===== Records for the exercise

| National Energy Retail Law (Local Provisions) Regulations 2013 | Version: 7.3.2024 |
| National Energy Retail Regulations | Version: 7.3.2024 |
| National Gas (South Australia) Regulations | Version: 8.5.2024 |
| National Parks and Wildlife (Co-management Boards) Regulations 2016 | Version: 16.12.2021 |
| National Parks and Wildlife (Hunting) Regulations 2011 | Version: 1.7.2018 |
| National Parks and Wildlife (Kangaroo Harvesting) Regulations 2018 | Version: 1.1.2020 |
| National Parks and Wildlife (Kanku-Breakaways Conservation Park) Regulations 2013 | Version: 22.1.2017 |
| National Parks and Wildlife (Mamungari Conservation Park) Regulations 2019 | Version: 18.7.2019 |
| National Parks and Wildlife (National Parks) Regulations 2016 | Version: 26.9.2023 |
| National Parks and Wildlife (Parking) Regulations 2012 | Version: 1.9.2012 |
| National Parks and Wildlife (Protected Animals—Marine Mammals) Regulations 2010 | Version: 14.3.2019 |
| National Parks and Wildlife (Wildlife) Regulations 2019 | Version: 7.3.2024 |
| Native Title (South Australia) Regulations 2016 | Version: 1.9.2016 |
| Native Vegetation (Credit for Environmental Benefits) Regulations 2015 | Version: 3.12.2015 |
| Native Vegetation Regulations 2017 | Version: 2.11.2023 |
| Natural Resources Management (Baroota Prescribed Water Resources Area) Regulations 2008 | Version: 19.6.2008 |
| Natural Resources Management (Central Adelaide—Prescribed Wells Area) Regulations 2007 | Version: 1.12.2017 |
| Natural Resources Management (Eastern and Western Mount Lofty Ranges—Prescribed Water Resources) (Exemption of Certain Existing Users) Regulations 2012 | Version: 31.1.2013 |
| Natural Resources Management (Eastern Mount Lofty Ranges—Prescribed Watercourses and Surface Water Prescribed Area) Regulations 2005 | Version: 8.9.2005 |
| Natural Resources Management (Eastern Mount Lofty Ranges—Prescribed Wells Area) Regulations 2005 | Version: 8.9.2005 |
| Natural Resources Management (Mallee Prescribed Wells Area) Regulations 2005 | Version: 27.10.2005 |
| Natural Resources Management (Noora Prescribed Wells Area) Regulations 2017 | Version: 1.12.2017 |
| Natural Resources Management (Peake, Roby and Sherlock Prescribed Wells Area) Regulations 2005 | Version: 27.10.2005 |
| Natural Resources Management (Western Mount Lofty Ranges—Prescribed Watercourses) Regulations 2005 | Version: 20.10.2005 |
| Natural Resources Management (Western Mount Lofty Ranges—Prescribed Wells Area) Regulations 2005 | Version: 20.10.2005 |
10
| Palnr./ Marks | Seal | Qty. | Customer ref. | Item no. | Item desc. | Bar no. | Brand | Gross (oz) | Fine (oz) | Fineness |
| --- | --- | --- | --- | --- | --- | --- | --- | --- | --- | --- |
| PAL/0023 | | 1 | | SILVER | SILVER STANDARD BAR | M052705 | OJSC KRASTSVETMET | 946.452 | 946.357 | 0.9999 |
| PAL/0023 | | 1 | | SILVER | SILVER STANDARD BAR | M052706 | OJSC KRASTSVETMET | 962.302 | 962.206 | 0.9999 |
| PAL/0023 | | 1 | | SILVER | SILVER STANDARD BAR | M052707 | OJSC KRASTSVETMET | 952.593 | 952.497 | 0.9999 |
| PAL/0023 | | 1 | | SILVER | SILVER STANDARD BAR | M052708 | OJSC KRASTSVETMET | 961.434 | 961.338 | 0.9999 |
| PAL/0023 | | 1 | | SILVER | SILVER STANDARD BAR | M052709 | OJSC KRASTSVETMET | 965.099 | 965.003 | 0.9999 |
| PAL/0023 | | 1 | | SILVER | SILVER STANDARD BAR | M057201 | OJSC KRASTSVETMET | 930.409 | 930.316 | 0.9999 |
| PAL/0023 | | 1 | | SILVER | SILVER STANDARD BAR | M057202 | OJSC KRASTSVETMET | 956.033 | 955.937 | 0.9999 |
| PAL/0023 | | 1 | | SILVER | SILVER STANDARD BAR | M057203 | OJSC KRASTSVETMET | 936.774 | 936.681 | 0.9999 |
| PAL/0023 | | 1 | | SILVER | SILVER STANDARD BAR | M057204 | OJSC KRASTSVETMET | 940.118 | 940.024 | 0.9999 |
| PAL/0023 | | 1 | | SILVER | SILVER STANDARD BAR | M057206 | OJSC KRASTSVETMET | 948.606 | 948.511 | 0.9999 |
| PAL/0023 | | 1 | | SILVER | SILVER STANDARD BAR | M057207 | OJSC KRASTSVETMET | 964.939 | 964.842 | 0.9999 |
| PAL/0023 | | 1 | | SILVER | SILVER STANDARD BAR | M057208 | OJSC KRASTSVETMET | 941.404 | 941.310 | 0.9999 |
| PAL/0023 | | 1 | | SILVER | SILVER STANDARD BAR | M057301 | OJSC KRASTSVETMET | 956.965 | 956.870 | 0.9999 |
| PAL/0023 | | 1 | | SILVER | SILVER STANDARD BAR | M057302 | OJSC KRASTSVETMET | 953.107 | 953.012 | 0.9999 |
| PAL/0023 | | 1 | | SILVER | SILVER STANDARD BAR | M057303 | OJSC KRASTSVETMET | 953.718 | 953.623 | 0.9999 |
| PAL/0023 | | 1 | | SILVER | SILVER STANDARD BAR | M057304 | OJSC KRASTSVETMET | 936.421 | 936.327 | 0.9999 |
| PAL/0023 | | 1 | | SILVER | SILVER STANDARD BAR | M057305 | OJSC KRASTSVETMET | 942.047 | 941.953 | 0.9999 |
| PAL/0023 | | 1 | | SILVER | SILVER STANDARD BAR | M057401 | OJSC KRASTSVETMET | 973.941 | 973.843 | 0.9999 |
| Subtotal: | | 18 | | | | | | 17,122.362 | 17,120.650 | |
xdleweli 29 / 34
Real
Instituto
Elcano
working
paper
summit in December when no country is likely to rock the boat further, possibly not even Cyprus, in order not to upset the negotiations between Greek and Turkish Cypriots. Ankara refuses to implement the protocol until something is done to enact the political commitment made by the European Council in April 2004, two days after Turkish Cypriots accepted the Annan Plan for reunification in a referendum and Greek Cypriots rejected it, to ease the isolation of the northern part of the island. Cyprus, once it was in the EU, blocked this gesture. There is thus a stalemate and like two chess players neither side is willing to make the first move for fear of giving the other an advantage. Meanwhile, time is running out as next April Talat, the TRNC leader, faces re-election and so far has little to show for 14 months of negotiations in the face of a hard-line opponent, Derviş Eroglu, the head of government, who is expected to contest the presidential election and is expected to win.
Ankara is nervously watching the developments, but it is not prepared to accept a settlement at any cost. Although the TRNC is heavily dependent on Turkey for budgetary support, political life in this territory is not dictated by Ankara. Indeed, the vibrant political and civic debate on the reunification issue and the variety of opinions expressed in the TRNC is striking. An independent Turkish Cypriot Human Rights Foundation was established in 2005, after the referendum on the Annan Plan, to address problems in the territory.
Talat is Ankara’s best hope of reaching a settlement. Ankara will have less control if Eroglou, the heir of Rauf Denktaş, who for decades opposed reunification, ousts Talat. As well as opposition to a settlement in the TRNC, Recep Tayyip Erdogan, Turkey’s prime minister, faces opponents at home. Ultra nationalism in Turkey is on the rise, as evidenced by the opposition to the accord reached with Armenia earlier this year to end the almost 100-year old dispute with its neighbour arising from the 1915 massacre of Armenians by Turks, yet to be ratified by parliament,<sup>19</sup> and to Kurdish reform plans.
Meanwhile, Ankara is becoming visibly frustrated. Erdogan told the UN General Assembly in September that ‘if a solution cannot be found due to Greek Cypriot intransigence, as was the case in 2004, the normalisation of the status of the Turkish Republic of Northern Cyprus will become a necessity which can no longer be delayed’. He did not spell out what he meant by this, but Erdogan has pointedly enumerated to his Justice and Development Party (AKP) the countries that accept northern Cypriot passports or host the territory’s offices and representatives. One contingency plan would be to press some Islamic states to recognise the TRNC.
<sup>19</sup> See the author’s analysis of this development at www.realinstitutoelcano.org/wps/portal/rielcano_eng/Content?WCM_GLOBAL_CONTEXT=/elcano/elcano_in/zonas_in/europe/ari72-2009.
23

==========

Task description: Above this instruction are the records; retype exactly the lines from the one containing "956.870 | 0.9999 |" up to and including the one containing "953.012 | 0.9999 |".

Output below:
| PAL/0023 | | 1 | | SILVER | SILVER STANDARD BAR | M057301 | OJSC KRASTSVETMET | 956.965 | 956.870 | 0.9999 |
| PAL/0023 | | 1 | | SILVER | SILVER STANDARD BAR | M057302 | OJSC KRASTSVETMET | 953.107 | 953.012 | 0.9999 |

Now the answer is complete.